Le logement est équipé par du numérique, qui nous fait reconnecter à la nature. Par exemple, s’il y a du vent dehors, le numérique mettra le son du vent à l’intérieur. S’il pleut, nous allons sentir les gouttes dans les bâtiments, et en cas de fortes chaleurs, l’ambiance deviendra plus lourde. Reprenant les mots dans l’interview avec la Galerie, les deux fondateurs nous disent ainsi : « nous dessinons le monde numérique en différentes couleurs par-dessus le monde réel ».
Le dernier plan avec les montagnes au fond. Trois éléments : numériques, nature, et minorité.
Cette reconnexion dont ils parlent ne serait-elle pas de véhiculer une « fausse nature » ?

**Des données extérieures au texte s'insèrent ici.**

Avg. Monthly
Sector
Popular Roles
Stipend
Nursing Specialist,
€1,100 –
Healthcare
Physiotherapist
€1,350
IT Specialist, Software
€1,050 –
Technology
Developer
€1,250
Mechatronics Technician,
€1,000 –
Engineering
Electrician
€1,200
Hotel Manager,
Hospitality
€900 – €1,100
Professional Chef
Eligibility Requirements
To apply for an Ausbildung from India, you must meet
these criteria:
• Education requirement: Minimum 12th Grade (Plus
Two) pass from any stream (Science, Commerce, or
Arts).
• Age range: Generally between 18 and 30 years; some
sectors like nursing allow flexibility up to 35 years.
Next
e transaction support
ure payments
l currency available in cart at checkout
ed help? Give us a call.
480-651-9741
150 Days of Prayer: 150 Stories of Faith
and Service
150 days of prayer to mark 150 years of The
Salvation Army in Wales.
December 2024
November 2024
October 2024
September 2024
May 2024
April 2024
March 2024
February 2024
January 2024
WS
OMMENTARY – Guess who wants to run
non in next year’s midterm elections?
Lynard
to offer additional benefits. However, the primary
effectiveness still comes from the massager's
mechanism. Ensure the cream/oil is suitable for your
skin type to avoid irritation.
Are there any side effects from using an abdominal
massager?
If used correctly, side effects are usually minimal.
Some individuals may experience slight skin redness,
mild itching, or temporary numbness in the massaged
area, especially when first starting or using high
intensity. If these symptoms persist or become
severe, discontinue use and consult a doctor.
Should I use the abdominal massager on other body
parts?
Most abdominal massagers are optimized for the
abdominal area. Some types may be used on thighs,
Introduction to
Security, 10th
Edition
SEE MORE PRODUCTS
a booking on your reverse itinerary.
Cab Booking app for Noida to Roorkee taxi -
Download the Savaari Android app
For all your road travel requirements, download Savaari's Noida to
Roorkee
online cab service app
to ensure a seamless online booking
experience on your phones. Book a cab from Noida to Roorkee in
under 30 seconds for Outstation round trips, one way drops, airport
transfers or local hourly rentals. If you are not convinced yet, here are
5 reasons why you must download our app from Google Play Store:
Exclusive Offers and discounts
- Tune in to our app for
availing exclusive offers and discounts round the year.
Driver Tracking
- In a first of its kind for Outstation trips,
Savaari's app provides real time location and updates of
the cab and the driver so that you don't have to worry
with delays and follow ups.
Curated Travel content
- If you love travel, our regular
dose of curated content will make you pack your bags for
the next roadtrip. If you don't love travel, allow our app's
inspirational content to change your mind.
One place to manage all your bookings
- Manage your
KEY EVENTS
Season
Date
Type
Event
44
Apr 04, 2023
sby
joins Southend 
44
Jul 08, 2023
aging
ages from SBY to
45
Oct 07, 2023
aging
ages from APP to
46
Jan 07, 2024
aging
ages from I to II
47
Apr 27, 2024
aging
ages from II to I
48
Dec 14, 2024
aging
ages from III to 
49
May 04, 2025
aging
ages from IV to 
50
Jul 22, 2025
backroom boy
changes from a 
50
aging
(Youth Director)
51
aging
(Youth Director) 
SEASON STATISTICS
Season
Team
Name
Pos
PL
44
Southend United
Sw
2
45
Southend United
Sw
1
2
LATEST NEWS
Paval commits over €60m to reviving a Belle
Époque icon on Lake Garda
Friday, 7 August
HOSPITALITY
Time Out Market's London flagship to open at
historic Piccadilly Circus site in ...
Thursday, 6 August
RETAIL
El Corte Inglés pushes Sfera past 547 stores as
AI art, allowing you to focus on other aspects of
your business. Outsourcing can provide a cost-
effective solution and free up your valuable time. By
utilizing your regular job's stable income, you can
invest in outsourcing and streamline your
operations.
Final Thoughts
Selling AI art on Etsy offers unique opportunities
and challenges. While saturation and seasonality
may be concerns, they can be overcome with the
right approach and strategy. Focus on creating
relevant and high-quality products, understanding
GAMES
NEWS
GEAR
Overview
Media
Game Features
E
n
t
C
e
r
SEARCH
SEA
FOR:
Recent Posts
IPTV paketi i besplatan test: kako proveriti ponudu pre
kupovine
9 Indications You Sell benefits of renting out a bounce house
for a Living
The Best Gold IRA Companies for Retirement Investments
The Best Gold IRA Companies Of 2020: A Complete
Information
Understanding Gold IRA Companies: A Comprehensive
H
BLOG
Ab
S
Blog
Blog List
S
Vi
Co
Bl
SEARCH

Il y a de ça aussi. Tout d’abord, ils pensent revenir aux bases. Personnellement, ça peut être paradoxal de lier nature et numérique de cette façon-là. Ils y croient vraiment et si vous y pensez vous-mêmes, les jardins japonais suivent le même procédé. Tout est étudié au détail pour que la nature du jardin reproduise la nature sauvage, mais en même temps, ils ont analysé comment observer chaque « vue de paysage » de chaque angle, au sein du jardin. Mais je ne saurais pas vous dire avec certitude qu’on peut parler de « fausse nature », car du point de vue japonais, il se retranscrit dans leur vision des choses.
Pour terminer la courte exposition, Madame Besse Des Larzes m’a montré le projet du Bloc de vie bougeante, et deux projets qui ont été mis en place, au sein de deux communautés.

Les cloisons, les fenêtres… chaque pièce est modifiable. Tout bouge. Dans le collectif, ils ont créé une intimité pour chaque personne qui y habite. Cela est une représentation significative qui incarne leurs méthodes pour créer ces projets.
Pour eux, c’est ce qui représente au mieux l’individu dans le collectif. Comment la sphère individuelle ne va pas être éliminée au profit de la collectivité. En Occident, le logement est une affaire intime, alors qu’au Japon nous avons une réalité beaucoup plus collective. ISNA Design Studio tente de rendre plus flou les contours de ces deux façons de penser. Projet de Kobe :
Pour améliorer la vie des communautés de la ville. À la fois, ça permet de réduire la vitesse de la conduite en voiture, et en plus, ils ont créé plein de lieux de rencontres pour les habitants. Ils ont retourné certains éléments, ce qui fait que les gens ne font pas forcément face à la route, mais face aux autres. Cela créerait des échanges, et donc une consolidation de la communauté. Nous retrouvons l’aspect de propreté de la ville, de regroupement de la communauté de la ville de Kobe, au sein d’une nouvelle communauté de cette nouvelle rue, et le côté prudent, car la route est adaptée à ça. Projet de Makuwari :
C’est une région pas très loin de Tokyo. Ce quartier qui a été réalisé de manière à favoriser les relations au sein de la communauté locale. Makuwari est une petite région, et ce projet se trouve dans une petite ville. Il implique les villageois dans les activités de cette nouvelle communauté : les cafés, les bureaux, des endroits pour faire du sport. C’est une petite ville dans une petite ville. Vous pouvez le penser comme une mise en abyme. Pour le studio, cela est un exemple de ville positive, avec une petite communauté à son intérieur, plongé dans la nature. Il faut que ça donne envie de rester là.
Ainsi, à travers cette promenade dans la ville positive du futur, nous voyons l’importance de l’un des concepts qui est à la base de la pensée japonaise qui se traduit en français par « dedans dehors ». Dans l’après-guerre, les logements LDK (Living, Dingin, Kitchen) ont été la prédilection des architectes. Mais aujourd’hui, ISNA Design Studio tente de retrouver un équilibre entre l’individualité dans la collectivité, et la collectivité dans l’individualité. Ainsi, l’individu pourra bourgeonner avec la communauté et sans les contraintes qu’elle lui pose.